(Excerpts from a dataset)
- Opening Delimiter -
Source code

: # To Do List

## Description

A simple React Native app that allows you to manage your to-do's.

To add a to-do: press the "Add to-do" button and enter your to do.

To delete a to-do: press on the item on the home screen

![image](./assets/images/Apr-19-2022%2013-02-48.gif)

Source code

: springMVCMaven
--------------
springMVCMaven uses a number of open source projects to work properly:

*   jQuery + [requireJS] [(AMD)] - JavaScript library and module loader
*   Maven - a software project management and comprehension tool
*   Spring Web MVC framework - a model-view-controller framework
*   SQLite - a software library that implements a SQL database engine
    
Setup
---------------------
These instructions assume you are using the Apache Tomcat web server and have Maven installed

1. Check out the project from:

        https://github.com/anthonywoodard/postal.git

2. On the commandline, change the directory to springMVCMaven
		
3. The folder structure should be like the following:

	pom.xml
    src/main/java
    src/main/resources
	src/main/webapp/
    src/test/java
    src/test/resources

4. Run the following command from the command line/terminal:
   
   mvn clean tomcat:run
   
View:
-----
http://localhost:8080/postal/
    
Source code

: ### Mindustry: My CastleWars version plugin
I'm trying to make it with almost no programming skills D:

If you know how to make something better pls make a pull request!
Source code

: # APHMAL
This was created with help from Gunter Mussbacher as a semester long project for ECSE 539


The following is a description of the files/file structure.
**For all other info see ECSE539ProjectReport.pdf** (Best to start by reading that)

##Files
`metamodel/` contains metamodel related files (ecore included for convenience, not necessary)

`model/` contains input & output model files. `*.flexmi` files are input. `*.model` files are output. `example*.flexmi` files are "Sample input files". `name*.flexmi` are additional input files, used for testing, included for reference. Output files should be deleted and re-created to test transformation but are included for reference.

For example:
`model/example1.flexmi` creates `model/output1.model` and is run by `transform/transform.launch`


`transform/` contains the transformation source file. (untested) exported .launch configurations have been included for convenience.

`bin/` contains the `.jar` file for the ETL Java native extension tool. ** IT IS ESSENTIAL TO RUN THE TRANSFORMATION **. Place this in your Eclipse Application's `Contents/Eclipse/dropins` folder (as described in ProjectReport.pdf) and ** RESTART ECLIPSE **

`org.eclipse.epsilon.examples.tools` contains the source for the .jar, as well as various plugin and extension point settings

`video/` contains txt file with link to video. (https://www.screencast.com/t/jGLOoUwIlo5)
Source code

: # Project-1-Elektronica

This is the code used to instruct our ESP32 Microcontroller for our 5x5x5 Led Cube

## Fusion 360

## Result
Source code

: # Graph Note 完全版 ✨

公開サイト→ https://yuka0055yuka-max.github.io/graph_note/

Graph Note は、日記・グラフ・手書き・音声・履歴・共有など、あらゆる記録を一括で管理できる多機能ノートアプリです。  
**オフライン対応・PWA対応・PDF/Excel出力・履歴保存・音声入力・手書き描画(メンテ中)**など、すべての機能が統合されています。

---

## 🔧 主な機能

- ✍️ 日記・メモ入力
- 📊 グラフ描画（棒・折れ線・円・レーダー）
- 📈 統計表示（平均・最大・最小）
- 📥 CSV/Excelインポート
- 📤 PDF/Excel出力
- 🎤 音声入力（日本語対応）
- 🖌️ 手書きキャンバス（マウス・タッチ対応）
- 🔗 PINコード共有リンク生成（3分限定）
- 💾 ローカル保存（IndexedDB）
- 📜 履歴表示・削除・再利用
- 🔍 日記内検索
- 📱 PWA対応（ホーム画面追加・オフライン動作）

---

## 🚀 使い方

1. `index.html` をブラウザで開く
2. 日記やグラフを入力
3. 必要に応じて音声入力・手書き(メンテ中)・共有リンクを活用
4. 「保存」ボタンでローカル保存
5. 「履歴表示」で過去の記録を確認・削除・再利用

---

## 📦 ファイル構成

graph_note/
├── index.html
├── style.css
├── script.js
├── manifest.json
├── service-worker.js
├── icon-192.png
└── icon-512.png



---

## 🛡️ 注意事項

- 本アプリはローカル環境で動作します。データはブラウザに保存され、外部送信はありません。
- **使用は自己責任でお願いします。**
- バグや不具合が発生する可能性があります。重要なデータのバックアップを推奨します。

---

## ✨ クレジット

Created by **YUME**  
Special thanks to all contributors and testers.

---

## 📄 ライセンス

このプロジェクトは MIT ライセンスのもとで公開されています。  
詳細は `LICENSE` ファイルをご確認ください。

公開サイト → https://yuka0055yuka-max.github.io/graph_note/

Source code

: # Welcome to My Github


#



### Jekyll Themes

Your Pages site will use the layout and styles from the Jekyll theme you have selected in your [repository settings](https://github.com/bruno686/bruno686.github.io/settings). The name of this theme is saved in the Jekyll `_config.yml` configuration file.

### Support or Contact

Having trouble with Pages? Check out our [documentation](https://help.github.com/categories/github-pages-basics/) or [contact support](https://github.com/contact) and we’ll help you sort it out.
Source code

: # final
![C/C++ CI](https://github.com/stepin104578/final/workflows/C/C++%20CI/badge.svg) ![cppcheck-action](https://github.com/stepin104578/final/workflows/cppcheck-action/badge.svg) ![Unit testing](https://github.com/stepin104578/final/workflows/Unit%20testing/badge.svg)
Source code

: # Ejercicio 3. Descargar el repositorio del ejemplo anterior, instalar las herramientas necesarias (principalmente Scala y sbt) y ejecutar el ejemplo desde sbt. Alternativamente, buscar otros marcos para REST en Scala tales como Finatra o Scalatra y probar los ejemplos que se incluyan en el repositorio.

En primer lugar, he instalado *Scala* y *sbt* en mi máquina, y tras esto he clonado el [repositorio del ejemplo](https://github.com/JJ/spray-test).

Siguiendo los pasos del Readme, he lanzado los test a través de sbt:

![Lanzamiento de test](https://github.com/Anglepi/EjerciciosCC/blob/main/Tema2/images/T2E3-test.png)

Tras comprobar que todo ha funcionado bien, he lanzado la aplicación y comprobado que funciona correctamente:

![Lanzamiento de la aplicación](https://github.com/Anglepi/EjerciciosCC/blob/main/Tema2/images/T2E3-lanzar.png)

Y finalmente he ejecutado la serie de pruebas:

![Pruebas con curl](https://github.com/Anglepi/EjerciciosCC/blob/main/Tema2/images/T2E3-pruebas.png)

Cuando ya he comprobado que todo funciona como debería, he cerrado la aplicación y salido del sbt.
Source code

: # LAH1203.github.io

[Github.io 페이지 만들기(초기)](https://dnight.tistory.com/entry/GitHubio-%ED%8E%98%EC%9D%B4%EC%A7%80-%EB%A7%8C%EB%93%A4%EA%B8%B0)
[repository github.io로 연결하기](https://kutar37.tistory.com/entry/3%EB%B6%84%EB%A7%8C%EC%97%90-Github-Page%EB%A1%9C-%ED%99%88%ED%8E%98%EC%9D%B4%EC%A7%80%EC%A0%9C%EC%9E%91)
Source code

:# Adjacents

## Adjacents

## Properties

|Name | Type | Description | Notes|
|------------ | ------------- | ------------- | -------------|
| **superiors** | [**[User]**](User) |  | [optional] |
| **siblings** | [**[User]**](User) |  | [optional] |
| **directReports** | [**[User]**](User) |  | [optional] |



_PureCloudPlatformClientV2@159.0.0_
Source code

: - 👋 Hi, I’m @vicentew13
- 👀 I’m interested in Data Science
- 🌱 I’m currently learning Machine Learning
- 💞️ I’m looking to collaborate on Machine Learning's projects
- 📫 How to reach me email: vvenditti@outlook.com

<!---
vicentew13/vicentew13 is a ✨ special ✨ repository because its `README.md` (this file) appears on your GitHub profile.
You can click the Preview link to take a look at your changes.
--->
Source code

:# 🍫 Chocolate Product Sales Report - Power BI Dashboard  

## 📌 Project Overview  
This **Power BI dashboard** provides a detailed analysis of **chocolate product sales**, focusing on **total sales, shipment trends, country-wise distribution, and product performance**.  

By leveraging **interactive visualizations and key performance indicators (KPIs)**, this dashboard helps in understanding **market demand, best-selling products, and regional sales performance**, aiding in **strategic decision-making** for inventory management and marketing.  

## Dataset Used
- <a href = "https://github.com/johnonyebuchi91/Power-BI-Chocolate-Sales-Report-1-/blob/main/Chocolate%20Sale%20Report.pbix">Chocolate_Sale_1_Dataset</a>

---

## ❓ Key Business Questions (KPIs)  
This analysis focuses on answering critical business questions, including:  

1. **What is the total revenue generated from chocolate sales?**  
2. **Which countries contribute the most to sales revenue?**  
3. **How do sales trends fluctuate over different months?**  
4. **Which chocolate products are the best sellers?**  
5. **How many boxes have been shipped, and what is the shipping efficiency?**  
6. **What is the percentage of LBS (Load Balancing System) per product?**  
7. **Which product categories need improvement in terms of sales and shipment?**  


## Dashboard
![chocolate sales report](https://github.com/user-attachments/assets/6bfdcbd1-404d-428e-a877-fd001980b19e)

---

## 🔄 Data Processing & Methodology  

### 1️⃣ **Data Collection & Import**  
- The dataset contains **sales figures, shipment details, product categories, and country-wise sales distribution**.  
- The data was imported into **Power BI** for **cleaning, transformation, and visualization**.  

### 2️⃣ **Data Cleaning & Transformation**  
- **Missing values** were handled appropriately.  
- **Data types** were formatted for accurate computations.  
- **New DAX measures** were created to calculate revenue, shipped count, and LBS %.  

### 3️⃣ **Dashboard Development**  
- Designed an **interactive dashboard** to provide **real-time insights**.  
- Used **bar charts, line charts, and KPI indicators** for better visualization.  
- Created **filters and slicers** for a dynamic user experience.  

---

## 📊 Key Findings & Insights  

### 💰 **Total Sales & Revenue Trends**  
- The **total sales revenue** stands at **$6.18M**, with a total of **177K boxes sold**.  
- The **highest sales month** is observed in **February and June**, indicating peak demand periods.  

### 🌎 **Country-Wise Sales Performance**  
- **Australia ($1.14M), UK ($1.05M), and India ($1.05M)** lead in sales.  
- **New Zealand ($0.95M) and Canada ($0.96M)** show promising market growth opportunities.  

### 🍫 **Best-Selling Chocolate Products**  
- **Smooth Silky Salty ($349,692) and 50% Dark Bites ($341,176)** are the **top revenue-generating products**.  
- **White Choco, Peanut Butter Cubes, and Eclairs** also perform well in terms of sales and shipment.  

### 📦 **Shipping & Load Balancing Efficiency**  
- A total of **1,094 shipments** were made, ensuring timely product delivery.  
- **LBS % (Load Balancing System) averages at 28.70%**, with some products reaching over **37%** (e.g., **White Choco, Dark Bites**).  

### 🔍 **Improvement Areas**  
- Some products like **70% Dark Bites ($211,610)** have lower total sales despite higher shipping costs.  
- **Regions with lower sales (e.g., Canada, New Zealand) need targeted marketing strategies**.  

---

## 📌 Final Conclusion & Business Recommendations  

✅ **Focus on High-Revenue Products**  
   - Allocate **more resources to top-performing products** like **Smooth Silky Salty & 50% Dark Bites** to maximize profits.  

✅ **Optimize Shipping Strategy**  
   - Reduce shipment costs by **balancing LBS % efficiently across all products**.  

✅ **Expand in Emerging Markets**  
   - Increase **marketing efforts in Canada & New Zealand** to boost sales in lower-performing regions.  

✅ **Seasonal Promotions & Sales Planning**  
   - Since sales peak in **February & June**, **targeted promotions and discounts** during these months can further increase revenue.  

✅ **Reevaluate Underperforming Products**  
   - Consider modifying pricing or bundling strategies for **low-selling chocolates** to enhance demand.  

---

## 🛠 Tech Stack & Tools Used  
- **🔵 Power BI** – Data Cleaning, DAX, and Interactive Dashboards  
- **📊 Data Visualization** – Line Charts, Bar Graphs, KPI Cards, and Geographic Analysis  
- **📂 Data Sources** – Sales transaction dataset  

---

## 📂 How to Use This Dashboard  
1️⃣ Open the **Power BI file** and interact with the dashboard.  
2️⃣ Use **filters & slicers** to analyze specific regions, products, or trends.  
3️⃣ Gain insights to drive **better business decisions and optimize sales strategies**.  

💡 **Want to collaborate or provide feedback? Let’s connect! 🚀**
- Closing Delimiter -
Duplicate the lines above, starting at the line containing "Graph Note は、日記・グラフ・手書き・音声・履歴・共有など、あらゆる記録を一括で管理できる多機能ノートアプリです。" and ending at the line containing "### Support or Contact", both included, without changing anything.

### EXERCISE OUTPUT
Graph Note は、日記・グラフ・手書き・音声・履歴・共有など、あらゆる記録を一括で管理できる多機能ノートアプリです。  
**オフライン対応・PWA対応・PDF/Excel出力・履歴保存・音声入力・手書き描画(メンテ中)**など、すべての機能が統合されています。

---

## 🔧 主な機能

- ✍️ 日記・メモ入力
- 📊 グラフ描画（棒・折れ線・円・レーダー）
- 📈 統計表示（平均・最大・最小）
- 📥 CSV/Excelインポート
- 📤 PDF/Excel出力
- 🎤 音声入力（日本語対応）
- 🖌️ 手書きキャンバス（マウス・タッチ対応）
- 🔗 PINコード共有リンク生成（3分限定）
- 💾 ローカル保存（IndexedDB）
- 📜 履歴表示・削除・再利用
- 🔍 日記内検索
- 📱 PWA対応（ホーム画面追加・オフライン動作）

---

## 🚀 使い方

1. `index.html` をブラウザで開く
2. 日記やグラフを入力
3. 必要に応じて音声入力・手書き(メンテ中)・共有リンクを活用
4. 「保存」ボタンでローカル保存
5. 「履歴表示」で過去の記録を確認・削除・再利用

---

## 📦 ファイル構成

graph_note/
├── index.html
├── style.css
├── script.js
├── manifest.json
├── service-worker.js
├── icon-192.png
└── icon-512.png



---

## 🛡️ 注意事項

- 本アプリはローカル環境で動作します。データはブラウザに保存され、外部送信はありません。
- **使用は自己責任でお願いします。**
- バグや不具合が発生する可能性があります。重要なデータのバックアップを推奨します。

---

## ✨ クレジット

Created by **YUME**  
Special thanks to all contributors and testers.

---

## 📄 ライセンス

このプロジェクトは MIT ライセンスのもとで公開されています。  
詳細は `LICENSE` ファイルをご確認ください。

公開サイト → https://yuka0055yuka-max.github.io/graph_note/

Source code

: # Welcome to My Github


#



### Jekyll Themes

Your Pages site will use the layout and styles from the Jekyll theme you have selected in your [repository settings](https://github.com/bruno686/bruno686.github.io/settings). The name of this theme is saved in the Jekyll `_config.yml` configuration file.

### Support or Contact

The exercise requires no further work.